__WHAT THE EXERCISE ASKS__. Copy each line from the data that has the word "KiCad" in it.

(MATERIAL PROVIDED begins)

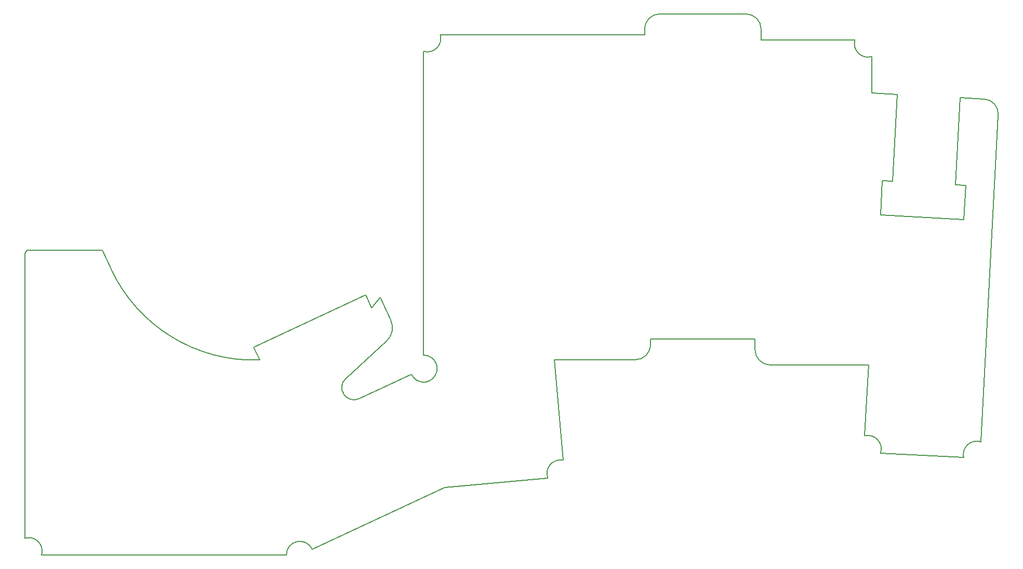
<source format=gko>
%TF.GenerationSoftware,KiCad,Pcbnew,7.0.7*%
%TF.CreationDate,2024-10-24T22:54:23+09:00*%
%TF.ProjectId,evoroll,65766f72-6f6c-46c2-9e6b-696361645f70,rev?*%
%TF.SameCoordinates,Original*%
%TF.FileFunction,Profile,NP*%
%FSLAX46Y46*%
G04 Gerber Fmt 4.6, Leading zero omitted, Abs format (unit mm)*
G04 Created by KiCad (PCBNEW 7.0.7) date 2024-10-24 22:54:23*
%MOMM*%
%LPD*%
G01*
G04 APERTURE LIST*
%TA.AperFunction,Profile*%
%ADD10C,0.200000*%
%TD*%
G04 APERTURE END LIST*
D10*
X114616743Y-78053643D02*
G75*
G03*
X117116743Y-75553687I-43J2500043D01*
G01*
X135116713Y-24153687D02*
G75*
G03*
X132616743Y-21653687I-2499913J87D01*
G01*
X166764749Y-49492797D02*
X167507920Y-35312258D01*
X73044232Y-67895880D02*
X74752574Y-71559432D01*
X154571585Y-93305738D02*
G75*
G03*
X152000945Y-90450706I-2082285J709938D01*
G01*
X153116743Y-34558048D02*
X153116743Y-28620288D01*
X134116743Y-74653687D02*
X134116743Y-76403687D01*
X157321899Y-34778431D02*
X156578728Y-48958971D01*
X102831504Y-94437760D02*
G75*
G03*
X100362008Y-97380789I-413314J-2160780D01*
G01*
X29168469Y-63246423D02*
X27734189Y-60170600D01*
X150400142Y-25903687D02*
X135116743Y-25903687D01*
X61940867Y-108940850D02*
G75*
G03*
X57747013Y-109870600I-1993867J-929750D01*
G01*
X74058994Y-75040426D02*
X67433736Y-81103499D01*
X74058996Y-75040428D02*
G75*
G03*
X74752573Y-71559432I-2025296J2213128D01*
G01*
X15508237Y-60170600D02*
X15156000Y-60670600D01*
X101398083Y-78053687D02*
X114616743Y-78053687D01*
X152606098Y-78903687D02*
X152000945Y-90450705D01*
X135116743Y-25903687D02*
X135116743Y-24153687D01*
X15156000Y-60670600D02*
X15156000Y-107153998D01*
X168169338Y-55174094D02*
X168462419Y-49581769D01*
X78122863Y-80430881D02*
G75*
G03*
X80116743Y-77301120I1993877J929761D01*
G01*
X17872601Y-109870600D02*
X57747013Y-109870600D01*
X170974906Y-91445088D02*
X173768309Y-38143782D01*
X61940890Y-108940839D02*
X83583517Y-98848717D01*
X27734189Y-60170600D02*
X15508237Y-60170600D01*
X154571647Y-93305759D02*
X168119852Y-94015790D01*
X80116724Y-27770354D02*
G75*
G03*
X82833343Y-25053687I599976J2116654D01*
G01*
X116116743Y-25053687D02*
X82833344Y-25053687D01*
X156578728Y-48958971D02*
X154881058Y-48870000D01*
X53416852Y-78097884D02*
X52441532Y-76006303D01*
X154587976Y-54462325D02*
X168169338Y-55174094D01*
X118616743Y-21653643D02*
G75*
G03*
X116116743Y-24153687I-43J-2499957D01*
G01*
X117116743Y-75553687D02*
X117116743Y-74653687D01*
X80116743Y-27770288D02*
X80116743Y-77301120D01*
X171402575Y-35516368D02*
X167507920Y-35312258D01*
X70658319Y-67511676D02*
X71633639Y-69603257D01*
X173768326Y-38143783D02*
G75*
G03*
X171402575Y-35516369I-2496526J130883D01*
G01*
X136616743Y-78903687D02*
X152606098Y-78903687D01*
X17872601Y-109870600D02*
G75*
G03*
X15156000Y-107153999I-2116601J600000D01*
G01*
X102831504Y-94437758D02*
X101398083Y-78053687D01*
X157321899Y-34778431D02*
X153116743Y-34558048D01*
X117116743Y-74653687D02*
X134116743Y-74653687D01*
X29168473Y-63246421D02*
G75*
G03*
X53416852Y-78097884I23337427J10882421D01*
G01*
X154881058Y-48870000D02*
X154587976Y-54462325D01*
X150400106Y-25903677D02*
G75*
G03*
X153116743Y-28620288I2116694J-599923D01*
G01*
X67433734Y-81103497D02*
G75*
G03*
X69629201Y-84391541I1350266J-1475403D01*
G01*
X170974916Y-91445059D02*
G75*
G03*
X168119853Y-94015790I-710016J-2082241D01*
G01*
X78122866Y-80430880D02*
X69629201Y-84391541D01*
X116116743Y-24153687D02*
X116116743Y-25053687D01*
X134116713Y-76403687D02*
G75*
G03*
X136616743Y-78903687I2500087J87D01*
G01*
X52441532Y-76006303D02*
X70658319Y-67511676D01*
X166764749Y-49492797D02*
X168462419Y-49581769D01*
X83583517Y-98848717D02*
X100362008Y-97380789D01*
X71633639Y-69603257D02*
G75*
G03*
X73044232Y-67895880I-19127639J17239157D01*
G01*
X132616743Y-21653687D02*
X118616743Y-21653687D01*
M02*

</source>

(MATERIAL PROVIDED ends)

__WRITTEN RESPONSE__.
%TF.GenerationSoftware,KiCad,Pcbnew,7.0.7*%
G04 Created by KiCad (PCBNEW 7.0.7) date 2024-10-24 22:54:23*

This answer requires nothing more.